Starting with “I Want to Hold Your Hand” in January of 1964, right through to “Penny Lane” in February of 1967, they had thirteen number-one singles, and each of their first seven albums reached the top spot on the US Billboard charts, accomplishments that will likely never be equaled.

The world simply couldn’t get enough of the Beatles in the early-mid sixties, but by August 29, 1966, the Beatles—John Lennon, Paul McCartney, George Harrison, and Ringo Starr—had had enough of the Beatles. Fully drained and disillusioned by the demands of unimaginable fame, they played their last concert at San Francisco’s Candlestick Park. Exiting the field in an armored car, they looked at one another and agreed that they were done—not as a band but as a touring band.

A year earlier the Beatles had experienced their first LSD trips, the profound effects of which were first heard on the album Revolver. The transformation was somewhat startling, but they had begun to see themselves not as pop stars, but as creative artists. The end of their hellish, frenetic road tours had finally given John, Paul, George, and Ringo the one thing they had lacked for so long: time. The Beatles went into the recording studio along with their trusted producer George Martin, who was able to make profound recordings of all the ideas that sprang from them. Referred to as the “Fifth Beatle,” Martin was, in so many ways, the technical translator of their genius.

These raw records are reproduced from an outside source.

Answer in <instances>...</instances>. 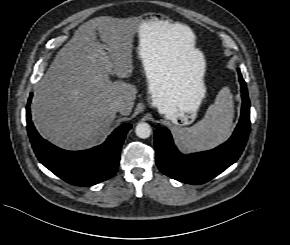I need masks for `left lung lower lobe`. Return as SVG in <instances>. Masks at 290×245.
Here are the masks:
<instances>
[{
	"mask_svg": "<svg viewBox=\"0 0 290 245\" xmlns=\"http://www.w3.org/2000/svg\"><path fill=\"white\" fill-rule=\"evenodd\" d=\"M242 92V110L239 123L228 141L215 149L184 155L173 143L168 129L154 132L156 163L165 175L188 184H203L232 165L241 155L250 130V101L246 83L238 70Z\"/></svg>",
	"mask_w": 290,
	"mask_h": 245,
	"instance_id": "0a47b994",
	"label": "left lung lower lobe"
}]
</instances>
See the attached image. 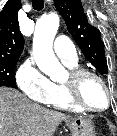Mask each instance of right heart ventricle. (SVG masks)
<instances>
[{"mask_svg": "<svg viewBox=\"0 0 117 136\" xmlns=\"http://www.w3.org/2000/svg\"><path fill=\"white\" fill-rule=\"evenodd\" d=\"M70 68H76V64H67ZM48 104L67 111L80 112L67 97L65 89L62 84H54L52 95L49 99Z\"/></svg>", "mask_w": 117, "mask_h": 136, "instance_id": "1", "label": "right heart ventricle"}]
</instances>
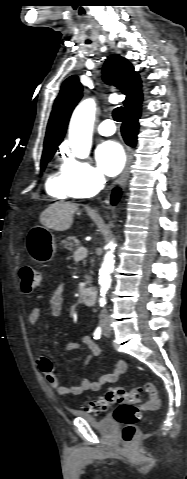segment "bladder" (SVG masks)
<instances>
[{
	"label": "bladder",
	"instance_id": "1",
	"mask_svg": "<svg viewBox=\"0 0 187 479\" xmlns=\"http://www.w3.org/2000/svg\"><path fill=\"white\" fill-rule=\"evenodd\" d=\"M73 415L86 420L90 425L95 427L99 432L103 434H112L116 429V425L110 417L98 419L86 412L78 410L74 411Z\"/></svg>",
	"mask_w": 187,
	"mask_h": 479
}]
</instances>
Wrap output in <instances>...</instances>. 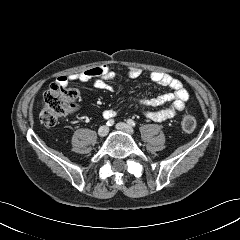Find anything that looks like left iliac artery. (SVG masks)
Returning <instances> with one entry per match:
<instances>
[{"label":"left iliac artery","instance_id":"left-iliac-artery-1","mask_svg":"<svg viewBox=\"0 0 240 240\" xmlns=\"http://www.w3.org/2000/svg\"><path fill=\"white\" fill-rule=\"evenodd\" d=\"M127 123L130 125V126H135V122L132 120V119H128L127 120Z\"/></svg>","mask_w":240,"mask_h":240}]
</instances>
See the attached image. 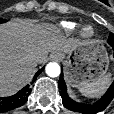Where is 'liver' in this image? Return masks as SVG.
Segmentation results:
<instances>
[{"label":"liver","mask_w":114,"mask_h":114,"mask_svg":"<svg viewBox=\"0 0 114 114\" xmlns=\"http://www.w3.org/2000/svg\"><path fill=\"white\" fill-rule=\"evenodd\" d=\"M76 43L54 24L23 19L0 24V96L13 95L26 85L49 52L69 51Z\"/></svg>","instance_id":"1"}]
</instances>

Alone with each other, and with their own thoughts, Martin and the band began to work on an idea that originated with McCartney. He wondered out loud just what it would be like if they stopped being the Beatles and allowed themselves to start fresh, feeling that it would open them to boundless possibilities. He tossed out a new name that was, at once, whimsical and provocative: Sgt. Pepper’s Lonely Hearts Club Band.

Alongside their drug experiences, the Beatles were influenced by the psychedelic counterculture that had started in the Haight-Ashbury area of San Francisco and was beginning to grip the entire country. Young people were choosing to step outside the bounds of reality and redefine what life was all about, much of it fueled by the anxieties and turmoil of the Vietnam War. A lot of great music and great art came out of the early Haight-Ashbury scene, only to be subsumed by a more aimless anti-social behavior. Sadly, the hippie movement became a strange caricature of what began as the germ of a good idea. Even Jerry Garcia, lead guitarist of San Francisco’s Grateful Dead, suggested that by the time the larger culture caught on in 1967, a year marked by the Summer of Love, the great social experiment of Haight-Ashbury was already done. But the harmonic vibrations were still reverberating in the United States and Europe. And the Beatles were taking notice.

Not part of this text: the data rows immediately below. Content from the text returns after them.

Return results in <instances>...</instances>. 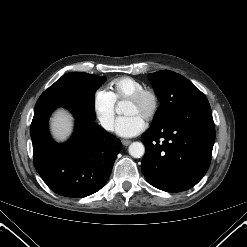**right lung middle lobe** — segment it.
Returning a JSON list of instances; mask_svg holds the SVG:
<instances>
[{
  "label": "right lung middle lobe",
  "mask_w": 247,
  "mask_h": 247,
  "mask_svg": "<svg viewBox=\"0 0 247 247\" xmlns=\"http://www.w3.org/2000/svg\"><path fill=\"white\" fill-rule=\"evenodd\" d=\"M106 80L102 76H94L87 73L72 72L63 75L44 93H66L89 95L94 97V92Z\"/></svg>",
  "instance_id": "dd1d6c3e"
}]
</instances>
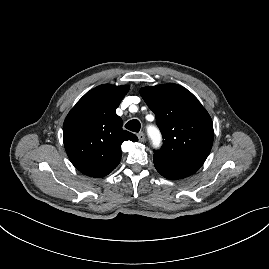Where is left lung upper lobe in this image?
Wrapping results in <instances>:
<instances>
[{"instance_id":"1","label":"left lung upper lobe","mask_w":269,"mask_h":269,"mask_svg":"<svg viewBox=\"0 0 269 269\" xmlns=\"http://www.w3.org/2000/svg\"><path fill=\"white\" fill-rule=\"evenodd\" d=\"M140 94L156 116L164 158L204 162L213 144L210 115L187 89L177 84L143 87Z\"/></svg>"}]
</instances>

In the spring of 1966 the band also took note of an album released by Brian Wilson and the Beach Boys, their soon-to-be-iconic masterpiece Pet Sounds. It was one of rock’s very first concept albums, something whose sum was greater than its parts. The Beatles were more than impressed, and saw it as a personal challenge. They listened to it repeatedly at their recording studio (then called EMI Studios) on Abbey Road in London, where McCartney declared “God Only Knows” the greatest song ever written. The Beatles also realized that little more than the voices of the group known as the Beach Boys appeared on that album. Brian Wilson employed the best musicians he could find (later identified as the legendary Wrecking Crew) and used every recording and production trick he could imagine to create a landscape of sound from a concept that had been dancing in his head. Determined to make art rather than just pop songs, the Beach Boys as an entity became irrelevant.

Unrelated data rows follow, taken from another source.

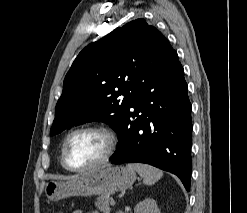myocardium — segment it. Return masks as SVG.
Here are the masks:
<instances>
[{
    "label": "myocardium",
    "instance_id": "myocardium-1",
    "mask_svg": "<svg viewBox=\"0 0 247 213\" xmlns=\"http://www.w3.org/2000/svg\"><path fill=\"white\" fill-rule=\"evenodd\" d=\"M81 132H96V133L102 134L107 141L106 151L100 160H98L97 162H95L89 166L72 167L66 159V147H67V144H68L70 138L72 136H74L75 134H78ZM116 148H117V137L111 129H109L105 126H98V125H88V126L78 127L76 129L70 131L66 135V137L64 138V141H63L62 147H61V157H60L61 163L65 169H67L68 171H71V172L81 173V172L91 171V170L97 169L99 167H102L103 165L108 163L110 161V159L112 158V156L114 155Z\"/></svg>",
    "mask_w": 247,
    "mask_h": 213
}]
</instances>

That fall the Beatles decided that they would take a similar approach and create an album based upon the concept of an imaginary Sgt. Pepper’s Lonely Hearts Club Band performing a show. Between November 1966 and April 1967, they are believed to have spent some seven hundred hours in the studio at Abbey Road. But they never did really play as a band while recording, as they had done with such success in the past. Each part was recorded and patched together on a simple four-track recorder using techniques that, in some cases, never existed before. One was to plug McCartney’s bass directly into the soundboard rather than using a microphone next to his amplifier. Oddly, unlike most recordings where the rhythm is recorded first, Ringo’s drums were the last thing they recorded. He later boasted that in the months he spent waiting around, he had learned to play chess. Not shackled by the need to make music that they could actually perform together in front of an audience, the Beatles added all manner of effects, including strings, French horns, and an odd array of sounds they seemed to pull out of the air. Ironically, they were also protected by the notion espoused in the music press and among many fans that the absence of the Beatles from public view meant that the Beatles were over.

The first songs recorded were “Penny Lane” and “Strawberry Fields Forever.” Capitol Records had to come to George Martin with a request for two songs that could be released as a double A-side single. Martin said that he had two new songs in mind and that they might be the best songs the Beatles had ever written. Because of their release as a double A-side, it was decided that the two songs should be removed from the album now under way. Years later, Martin claimed that not having included them on Sgt. Pepper’s might have been the biggest mistake he had made in his years producing the Beatles.

Harrison commented that he wasn’t thrilled about not playing like a band all those hours, but he was able to put his own fascinations to use for the first time, introducing aspects of Indian music in his song “Within You Without You.” And so Western rock and roll was introduced to the sitar for the first time. Aside from McCartney’s “When I’m Sixty-Four,” which he wrote back in their very early days in Hamburg and Liverpool, it was all so very new. More importantly, it was art.

After the opening two songs, the title track and “With a Little Help from My Friends” (which featured Starr, in a rare vocal, singing as the character “Billy Shears”), the Beatles stopped seeing this as a coherent concept album in the strict sense. They just did what they creatively pleased until they arrived at a penultimate reprise of the title track, which seemed to end the record, but which then hazily drifted into the dreamscapes of “A Day in The Life.” That song, considered one of the Beatles’ most profound accomplishments, was a classic McCartney/Lennon binding of separate inspirations. At one point, forty classical musicians were told to start softly and slowly reach a cacophony but to not play what the adjacent person was playing. (Incidentally, the musicians thought the Beatles were crazy and wasting money on the production.) The overdubbing makes it sound like 160 musicians are playing. The five-minute, thirty-five-second song (outrageously long at that time) concludes with a resounding E Major chord played on three pianos and overdubbed to sound like twelve. The note lingers for a full thirty-four seconds, but in a way it never stops. “A Day in The Life” alone took some thirty-four hours to record. In comparison, the entire Please Please Me album of 1963 took less than eleven.

Daniel Thomas Moran is the Humanist‘s arts editor.

The response to the album was immediate and overwhelming. Only three days after its release,
McCartney and Harrison went to the Saville Theatre in London to hear a hot new guitarist named Jimi Hendrix. Hendrix shocked everyone when he opened the show with his rendition of “Sgt. Pepper’s Lonely Hearts Club Band.” McCartney said years later that it was one of the great honors of his life. As for the album, it was released in the United Kingdom on June 1, 1967, and went immediately to number-one around the world. It stayed there for twenty-seven weeks in Britain and fifteen weeks in the US. As of 2011, it had sold more than thirty-two million copies. It was the first rock album to win a Grammy and won four of them in 1967. And on Rolling Stone’s list of the 500 greatest albums of all time? It ranks as number one.

So, to mark this auspicious date after fifty years, may I (re)introduce to you the act you’ve known for all these years, Sgt. Pepper’s Lonely Hearts Club Band.